Changes to death benefits will allow pensions to be passed from generation to generation.
Next April’s changes to pension legislation further increase the appeal of saving for retirement through pensions, but need to be understood to ensure people take appropriate action.
In the second of two articles on the new rules, Andrew Stokes, Head of Pensions at St. James’s Place, gives his views on the changes to pension death benefits and also explains why those with larger pension funds need to be vigilant.
The changes to pension death benefits had a lot of press coverage. Can you explain what the changes actually mean?
The changes relate to taxation of your pension when you die and how your dependants can inherit the money. The draft legislation that initially came out from the government only looked at one aspect of it – lump sum death benefits.
So, with regard to lump sum death benefits, if you die before age 75 with ‘uncrystallised’ pension funds in defined contribution schemes – i.e. a pension fund that has not been used to provide benefits – there will be no tax to pay. What’s changed is that if you die before age 75 with ‘crystallised’ funds – i.e. a pension fund that is being used to provide benefits through income drawdown – there will similarly be no tax to pay. Furthermore, if you die after 75, the 55% tax rate that applies today drops down to 45% from April 2015. Interestingly, it’s not the date of death, but the date that the claim is settled that determines whether the new tax rate applies.
This is really good news and a dramatic improvement on the current tax situation after age 75.
What’s the tax position if the inherited pension is taken as income rather than a lump sum?
It’s a complex area which underlines the need for advice. Although it is still going through Parliament, the draft legislation proposes that pensions can be ‘inherited’ both by financial dependants and by non-dependants (‘nominees’). If the pension scheme member is aged less than 75 when they die, the dependant or nominee will not pay tax on the income. On the other hand, if the member is 75 or older when they die, the dependant or nominee will pay tax at their marginal rate.
On the death of the dependant or nominee, the pension can then be inherited by a ‘successor’. If the dependant or nominee is under 75 when they die, the successor will pay no tax on the income. However, the successor will pay Income Tax at their marginal rate if the dependant or nominee dies aged 75 or older. If the original member dies before the age of 75, but the dependant or nominee is aged over 75 on their death, the successor will pay Income Tax at their marginal rate.
If someone is a member of a defined benefit (final salary) scheme, should they consider transferring to a defined contribution scheme to improve their death benefits?

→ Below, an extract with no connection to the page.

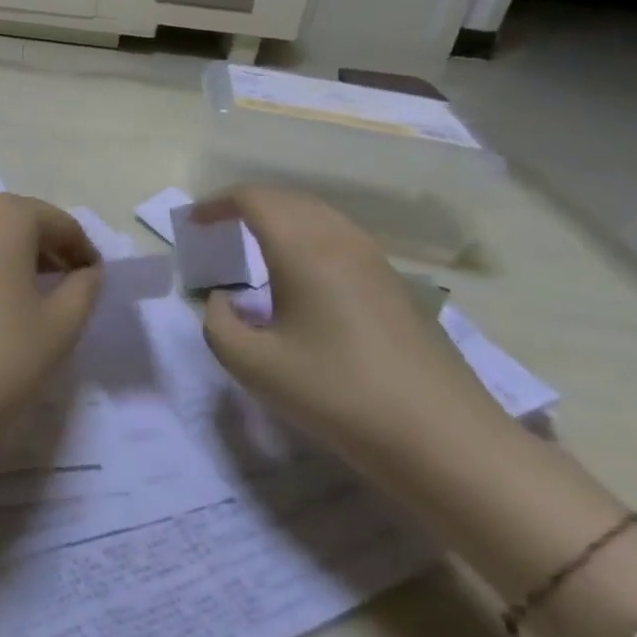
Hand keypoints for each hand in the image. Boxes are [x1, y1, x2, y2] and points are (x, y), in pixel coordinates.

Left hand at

If we focus on the point of view that the fundamental purpose of a pension is to provide you with an income for life, why would you come out from a defined benefit scheme? There will always be exceptions, but the primary purpose of a pension is not to provide death benefits. You would be sacrificing income for life and improving benefits for when you’re dead; unfortunately you won’t be there to enjoy it.
Is the lifetime allowance, which sets a limit on the overall size of your pension benefits, becoming more of an issue?
Yes, it’s an issue for a small number of people. As the lifetime allowance has come down from £1.8m, then £1.5m and now to £1.25m as at April 2014, this is likely to become more of a problem in future. You don’t necessarily need a very big fund today to hit those numbers in future, depending on your term to retirement, and depending on the growth rate that you’re going to achieve. For example, someone with 25 years to go would hit the £1.25m lifetime allowance if their fund was £291,000 today and their funds achieved growth of 6%* a year after charges.
At the moment there’s an opportunity to maintain a higher level of lifetime allowance if the value of your pension was over £1.25m on 5 April 2014, through ‘Individual Protection 2014’. If people think it might be a problem for them in the future they should seek advice, but most people don’t have that worry. It would be great if they did.
Do you think more people will now invest for their retirement through pensions?
Pensions are in the news and being talked about, which means people are more engaged with retirement planning. The fact that you get tax relief on the money you put into a pension, and you get 25% of your pension back as tax-free cash, means you’re effectively getting tax relief on tax-free cash. From April you will have the freedom to access as much of your pension as you like from age 55. With all these benefits, why wouldn’t you invest for your retirement through a pension?
The levels and bases of taxation, and reliefs from taxation, can change at any time.
The value of any tax relief depends on individual circumstances.
*This figure is for example purposes only and not guaranteed. Any rate achieved may be higher or lower than this. What you get back depends on how your investment grows.